Manually calculate the gradient of a sparse matrix

Hi,
I’m trying to calculate a gradient w.r.t a sparse matrix. It seems like pytorch’s autograd doesn’t support getting the gradient for sparse matrix so I want to calculate it manually if it’s possible.

the forward function is softmax(A*AXW). A is a sparse matrix and I want to calculate the gradient w.r.t A

thanks!

I think it’d be easier to read if you wrote it as a PyTorch output, I cannot quite make out what A, X, and W are and what is the exact expression you have in the softmax.

In general the result of matrix multiplication Y = A @ B and some scalar-valued function f(Y) following it has gradients df/dA = (df/dY)@ B.t() , df/dB = A.t() @ (df/dY). Around PyTorch df/dY is sometimes called grad_out for the matrix multiplication and you see backpropagation at work…

Best regards

Thomas

Sorry I think I was being unclear
the actual code goes like this

class GCN(nn.Module):
    def __init__(self, nfeat, nhid1, nhid2, nhid3, nclass, dropout, with_relu=True):
        super(GCN, self).__init__()

        self.gc1 = GraphConvolution(nfeat, nhid1)
        self.gc2 = GraphConvolution(nhid1, nclass)
        self.dropout = dropout
        self.with_relu = with_relu

    def forward(self, x, adj):
        axw , w0 = self.gc1(x, adj)
        aaxw0w1, w1 = self.gc2(x, adj)
        return F.log_softmax(aaxw0w1, dim=1)

and

class GraphConvolution(Module):
    """
    Simple GCN layer, similar to https://arxiv.org/abs/1609.02907
    """

    def __init__(self, in_features, out_features, bias=False):
        super(GraphConvolution, self).__init__()
        self.in_features = in_features
        self.out_features = out_features
        self.weight = Parameter(torch.FloatTensor(in_features, out_features))

• **DATASET EXCERPTS**:
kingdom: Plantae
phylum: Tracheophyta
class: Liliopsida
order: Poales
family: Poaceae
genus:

• **TO-DO LIST**:
#1 Rewrite the paragraph starting "In general the result of matrix multiplication" from the sparse-matrix gradient thread as a short list that keeps its main facts.
#2 Extend the thread on sparse-matrix gradients beyond its last line.
The records are separate from the thread on sparse-matrix gradients.

• **RESPONSES**:
#1
- For Y = A @ B followed by a scalar-valued function f(Y), the gradients are df/dA = (df/dY) @ B.t() and df/dB = A.t() @ (df/dY).
- In PyTorch, df/dY is sometimes called grad_out for the matrix multiplication.
- This is backpropagation at work.

#2
        if bias:
            self.bias = Parameter(torch.FloatTensor(out_features))
        else:
            self.register_parameter('bias', None)
        self.reset_parameters()

    def reset_parameters(self):
        stdv = 1. / math.sqrt(self.weight.size(1))
        self.weight.data.uniform_(-stdv, stdv)
        if self.bias is not None:
            self.bias.data.uniform_(-stdv, stdv)

    def forward(self, input, adj):
        support = torch.mm(input, self.weight)
        output = torch.spmm(adj, support)
         return output, self.weight

    def __repr__(self):
        return self.__class__.__name__ + ' (' \
               + str(self.in_features) + ' -> ' \
               + str(self.out_features) + ')'

In my neural network X would be the input and adj is used in the hidden layer and output layer and I want to get the gradient w.r.t the adj.

Thank you!

Oh, it seems that torch.spmm is confusing.
With torch.sparse.mm, you can have gradients all right.

a = torch.randn(2, 3).to_sparse().requires_grad_(True)
b = torch.randn(2, 3, requires_grad=True)
torch.sparse.mm(a,b.t()).sum().backward()

Best regards

Thomas

Yes, this works!

However when I tried it with a large sparse matrix, it is taking so much time to get the gradient. Is there a way to go around this problem?

thanks.

What’s large here?

The problem is likely (and ha, now the formula is useful after all) that the to computation df/dA = (df/dY)@ B.t() is in all dense matrices and you don’t, in general, have the sparseness same pattern in the gradient. What PyTorch does under the hood is to compute the dense derivative (large) and then apply the sparseness pattern.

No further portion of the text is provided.